▶ **Task prompt**
Retype all the entries word for word, but omit the pictures.

▶ **Source information**
□ □ □ □

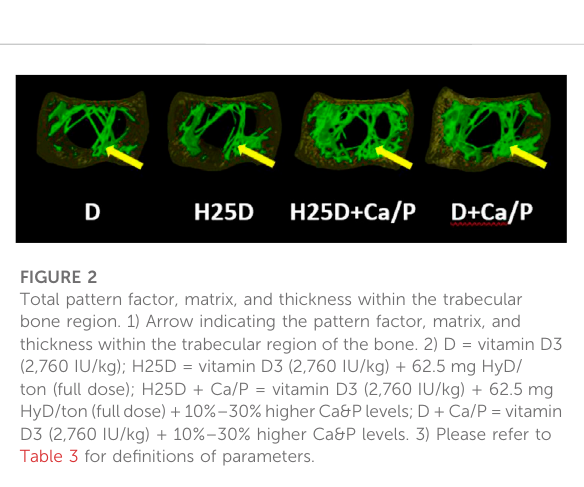
Table 3 for de fi nitions of parameters.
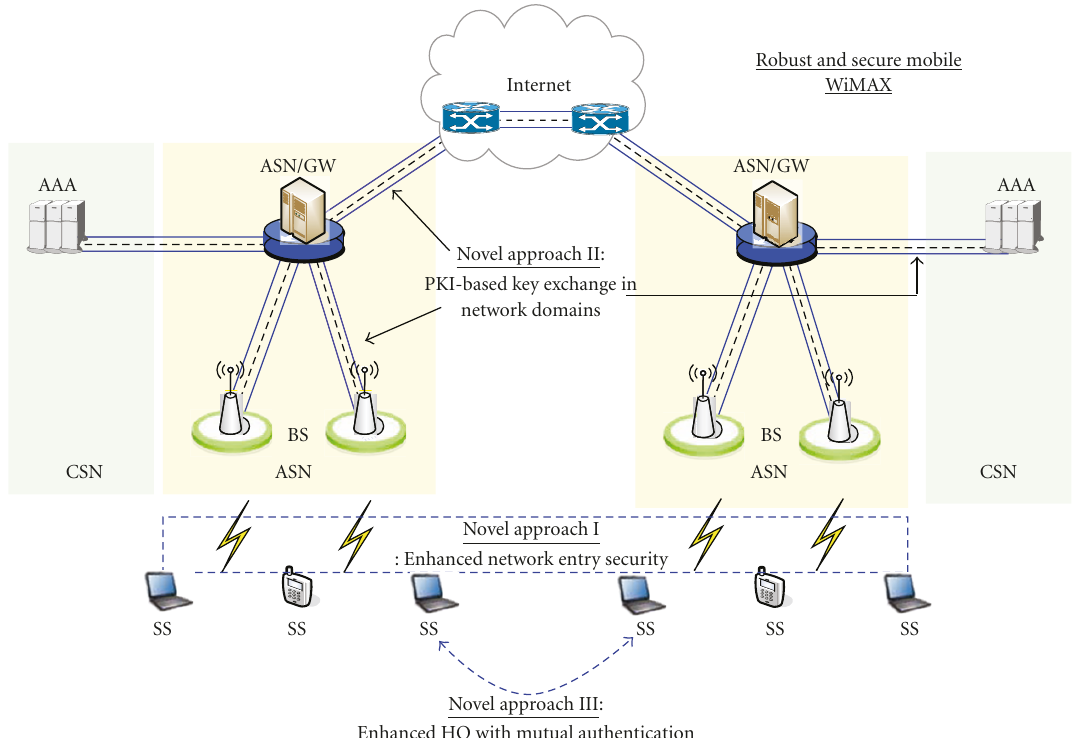
Figure 7: Robust and secure mobile WiMAX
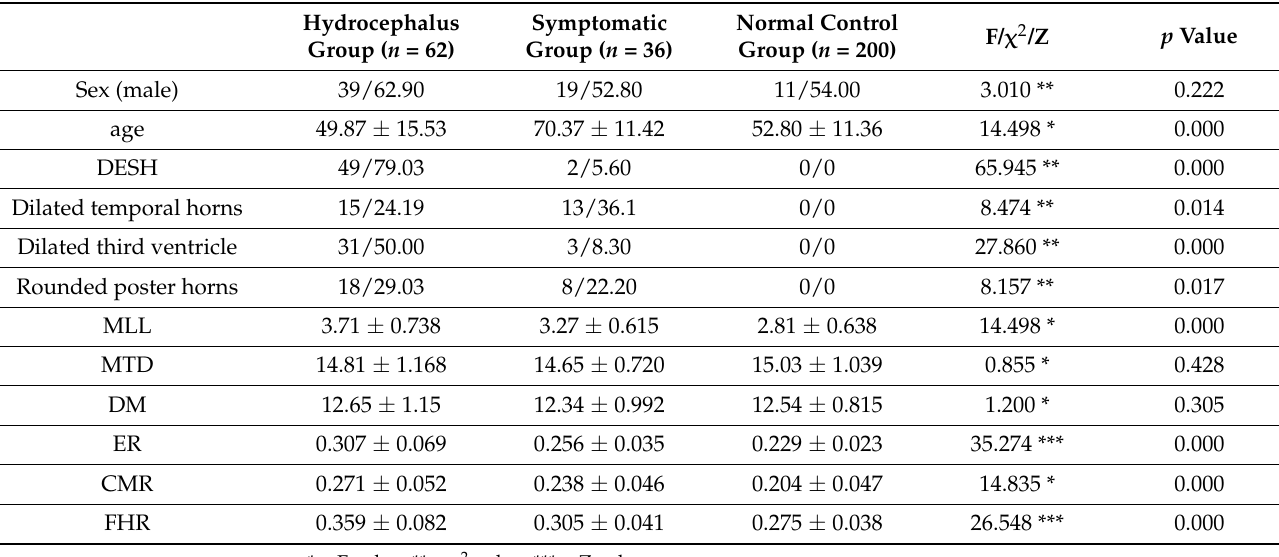
Table 2. The Baseline Statistics Enrolled Patients.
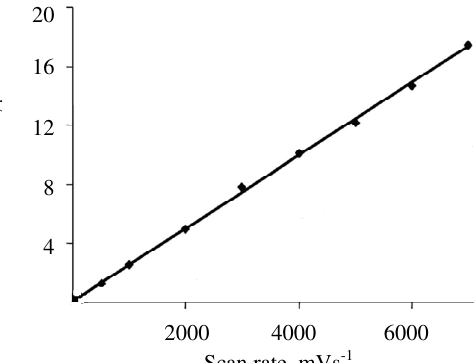
Figure 5. Effect of scan rate on the peak current of 1a (6 x 10 -5 M) at pH=10.5.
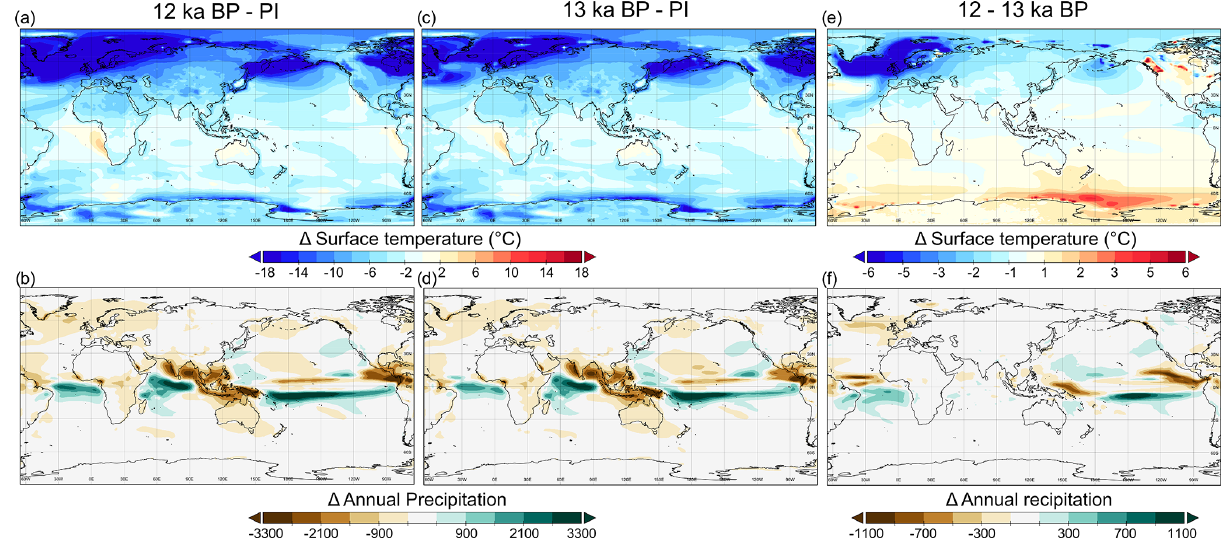
Figure 8. Comparison of preindustrial, 12 and 13kaBP climate states simulated by CESM1. The upper and lower rows show changes in temperature and precipitation, respectively. (a) – (d) show that the changes between 12 and 13kaBP relative to PI are very similar in the tropics. (e) and (f) show changes between 12 and 13kaBP which most notably consist of NH cooling, and SH warming, and that tropical Pacific precipitation patterns are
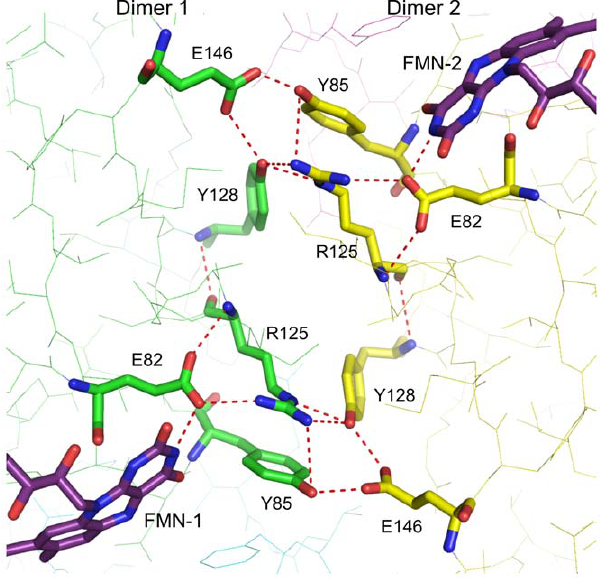
Figure 3. Hydrogen bonding network between FMN molecules from two different dimers of ChrR. Residue Tyr128 is closer to the FMN belonging to the symmetry-related dimer (8.4 A˚) than to the FMN of the original molecule (14.1 A˚). Abbreviations: E=Glu; R=Arg; Y=Tyr.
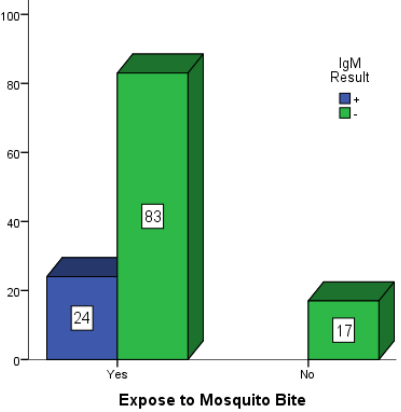
Figure 3. Participants exposed to mosquito bites in Jimeta. Vaccines 2022 , 10 , x FOR PEER REVIEW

□ □ □ □

▶ **Answer for this exercise**
Table 3 for de fi nitions of parameters.
Figure 7: Robust and secure mobile WiMAX
Table 2. The Baseline Statistics Enrolled Patients.
Figure 5. Effect of scan rate on the peak current of 1a (6 x 10 -5 M) at pH=10.5.
Figure 8. Comparison of preindustrial, 12 and 13kaBP climate states simulated by CESM1. The upper and lower rows show changes in temperature and precipitation, respectively. (a) – (d) show that the changes between 12 and 13kaBP relative to PI are very similar in the tropics. (e) and (f) show changes between 12 and 13kaBP which most notably consist of NH cooling, and SH warming, and that tropical Pacific precipitation patterns are
Figure 3. Hydrogen bonding network between FMN molecules from two different dimers of ChrR. Residue Tyr128 is closer to the FMN belonging to the symmetry-related dimer (8.4 A˚) than to the FMN of the original molecule (14.1 A˚). Abbreviations: E=Glu; R=Arg; Y=Tyr.
Figure 3. Participants exposed to mosquito bites in Jimeta. Vaccines 2022 , 10 , x FOR PEER REVIEW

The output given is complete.